Orchestrates local or HPC training using Detectron2. R computes batch size, workers, and a batch-scaled learning rate, then calls the Python trainer. Models are automatically pinned to the local board (.petrographer/) for versioning.

Usage

train_model(
  dataset_id = NULL,
  data_dir = NULL,
  model_id = NULL,
  num_classes,
  backbone = "resnet50",
  freeze_at = 2,
  max_iter = 2000,
  learning_rate = NULL,
  device = "cuda",
  eval_period = 1000,
  checkpoint_period = 0,
  ims_per_batch = NA,
  num_workers = NULL,
  hpc_cpus_per_task = NULL,
  hpc_mem = NULL,
  gpus = 1
)

Arguments

dataset_id

Name of pinned dataset to use for training (preferred).

data_dir

Path to dataset directory (alternative to dataset_id; will be auto-pinned with temp ID).

model_id

Name for the trained model (used for pins). Defaults to dataset_id if not provided.

num_classes

Number of object classes in your dataset.

backbone

Model backbone: "resnet50" (default), "resnet101", "resnext101", or a full Detectron2 model zoo key.

freeze_at

Freeze backbone up to this stage: 0 (freeze nothing), 1 (freeze stem), 2 (freeze stem + res2; default).

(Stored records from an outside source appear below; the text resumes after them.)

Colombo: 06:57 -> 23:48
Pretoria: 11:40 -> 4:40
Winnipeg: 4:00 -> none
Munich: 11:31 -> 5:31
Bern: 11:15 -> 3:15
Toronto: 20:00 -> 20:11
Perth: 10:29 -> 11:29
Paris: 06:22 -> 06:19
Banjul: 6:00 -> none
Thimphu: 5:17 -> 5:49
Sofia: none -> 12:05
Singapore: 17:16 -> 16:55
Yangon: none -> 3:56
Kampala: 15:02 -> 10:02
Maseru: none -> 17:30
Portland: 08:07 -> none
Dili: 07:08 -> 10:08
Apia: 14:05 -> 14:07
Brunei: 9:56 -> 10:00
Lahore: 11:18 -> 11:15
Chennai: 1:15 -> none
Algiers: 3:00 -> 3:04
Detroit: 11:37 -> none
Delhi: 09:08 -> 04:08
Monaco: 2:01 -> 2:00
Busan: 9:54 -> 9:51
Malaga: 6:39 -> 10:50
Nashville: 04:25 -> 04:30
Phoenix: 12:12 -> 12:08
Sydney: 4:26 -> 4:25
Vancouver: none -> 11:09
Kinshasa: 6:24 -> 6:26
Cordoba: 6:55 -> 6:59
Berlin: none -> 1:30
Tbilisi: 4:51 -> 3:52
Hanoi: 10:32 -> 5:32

Lower values train more layers = slower but better domain adaptation.

max_iter

Maximum training iterations. Default: 2000.

learning_rate

Learning rate for the detection head. If NULL (default), uses smart auto-scaling based on freeze_at and batch size. Backbone automatically gets 0.1x this rate. If a number is provided, uses that exact value for the head (backbone still gets 0.1x).

device

Device for local training: 'cpu', 'cuda', or 'mps' (default: 'cuda').

eval_period

Validation evaluation frequency in iterations (default: 500).

checkpoint_period

Checkpoint saving frequency (0 = final only; > 0 = every N iters).

ims_per_batch

Total images per iteration across all GPUs. If NA (default), uses 2 images per GPU.

num_workers

DataLoader workers per process (Detectron2). If NULL (default), set to images per GPU.

hpc_cpus_per_task

Optional SLURM cpus-per-task hint for HPC training.

hpc_mem

Optional SLURM memory hint for HPC training (e.g., "24gb", "96gb").

gpus

Number of GPUs for HPC training (default: 1; ignored for local).

Value

Model ID (can be loaded with from_pretrained(model_id)).

Details

Training mode (local vs HPC) is auto-detected based on hipergator configuration. For HPC training, call hipergator::hpg_configure() before train_model() to set connection details (host, user, base_dir).